Citations sur Les Essais (312)
Toute la gloire que je prétend [tirer] de ma vie, c'est de l'avoir vécue tranquille : tranquille non selon Métrodore, ou Arcésilas ou Aristippe, mais selon moi. Puisque la philosophie n'a su trouver aucune voie pour la tranquillité qui fût bonne pour tout le monde, que chacun la cherche en soi, individuellement !
Au sujet des hommes, je crois plus malaisément à leur constance qu'à toute autre chose, et je ne crois à rien plus aisément qu'à leur inconstance. Celui qui jugerait d'eux en détail, pièce par pièce, séparément, se trouverait plus souvent dire vrai.
[Sur la fréquentation des livres, livre III, chapitre 3].
Ces deux commerces (l'amitié et l'amour) sont fortuits et dépendants d'autrui : l'un est ennuyeux par sa rareté, l'autre se flétrit avec l'âge ; ainsi ils n'eussent pas assez pourvu au besoin de ma vie. Celui des livres, qui est le troisième, est bien plus sûr et plus à nous. Il cède aux premiers les autres avantages, mais il a pour sa part la constance et facilité de son service. Cettui-ci côtoie tout mon cours [= celui-ci accompagne de près toute ma vie], et m'assiste partout : il me console en la vieillesse et en la solitude ; il me décharge du poids d'une oisiveté ennuyeuse ; et me défait [débarrasse] à toute heure des compagnies qui me fâchent ; il émousse les pointures de la douleur, si elle n'est du tout extrême et maîtresse. Pour me distraire d'une imagination importune, il n'est que de recourir aux livres, ils me détournent facilement à eux, et me la dérobent ...
p. 1292
L'étonnement est le fondement de toute philosophie, la recherche en est le progrès, l'ignorance en est le terme. Mais vraiment il y a quelque ignorance forte et noble qui ne le cède en rien, en honneur et en courage, à la connaissance : et pour concevoir cette ignorance, il n'y a pas moins de connaissance que pour concevoir la connaissance.

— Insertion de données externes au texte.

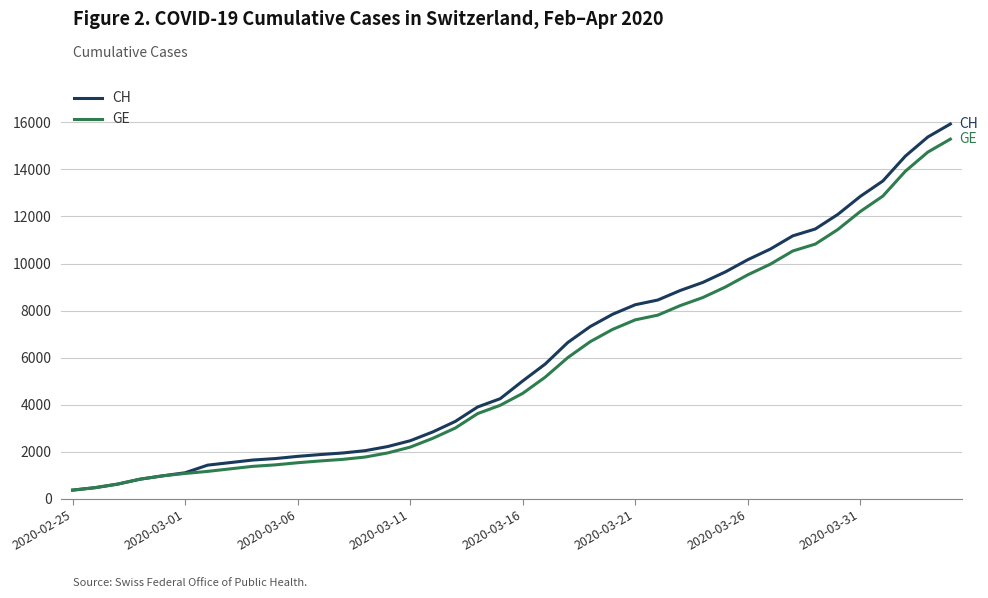

What is the smallest value displayed?

375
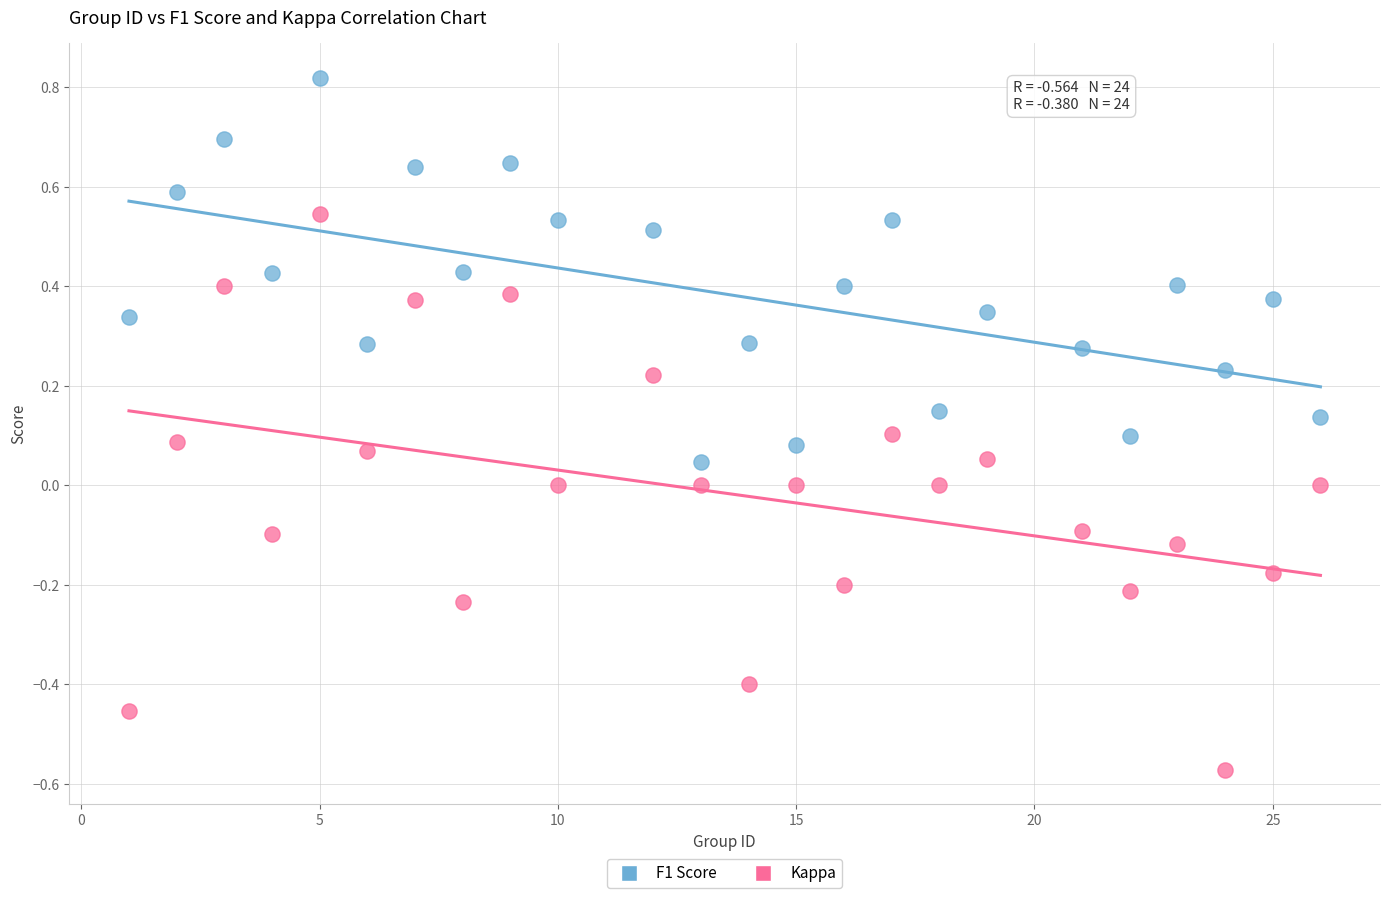

Across all data points, what is the range of X values (max minus min)?

25.0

L'heur et le malheur sont à mon avis deux puissances souveraines. C'est un manque de sagesse que de penser que la sagesse humaine puisse remplir le rôle de « la Fortune ». [...]
Je dis plus : [je dis] que notre sagesse elle même et notre réflexion suivent la direction que trace le hasard. Ma volonté et mon raisonnement se meuvent tantôt d'une manière, tantôt d'une autre et il y a beaucoup de ces mouvements qui ne sont pas gouvernés par moi. Ma raison a des impulsions et des agitations quotidiennes et accidentelles.
Vertuntur species animorum, et pectora motus
Nunc alios, alios dum nubila ventus agebat,
Concipiunt.*
[Les dispositions de l'âme changent, et les cœurs éprouvent tantôt une émotion, tantôt une autre comme les nuages que pousse le vent.]
*Virgile, Géorgiques.
C'est chose tendre que la vie et aisée à troubler.
Quand on me contrarie, on éveille mon attention, non ma colère ; je m'avance vers celui qui me contredit, qui m'instruit. La cause de la vérité devrait être la cause commune à l'un et à l'autre. Que répondra-t-il ? La passion du courroux lui a déjà frappé le jugement, le trouble s'en est saisi avant la raison ...
Le pire que je trouve dans notre situation présente, c’est l’instabilité, et le fait que nos lois, pas plus que nos vêtements, ne peuvent prendre aucune forme arrêtée. Il est bien facile d'accuser d'imperfection un système de gouvernement car toutes les choses mortelles en sont pleines ; il est bien facile de faire naître chez un peuple le mépris de ses vieilles coutumes : jamais homme n’entreprit cela sans y parvenir. Mais y établir ensuite de meilleures institutions à la place de celles qu'on a ruinées, à faire cela, beaucoup de ceux qui l'avaient entrepris ont pris un refroidissement.
La connaissance et la vérité peuvent loger chez nous sans le jugement et le jugement peut y être aussi sans elles : [je dirai] même [que] le fait de connaître son ignorance est l'un des signes de jugement les plus beaux et les plus sûrs que je trouve.
Nous n'aimons pas la rectification [de nos opinions] ; il faudrait [au contraire] s'y prêter et s'y offrir, notamment quand elle vient sous forme de conversation, non de leçon magistrale. À chaque opposition, on ne regarde pas si elle est juste, mais, à tort ou à raison, comment on s'en débarrassera. Au lieu de lui tendre les bras, nous lui tendons les griffes.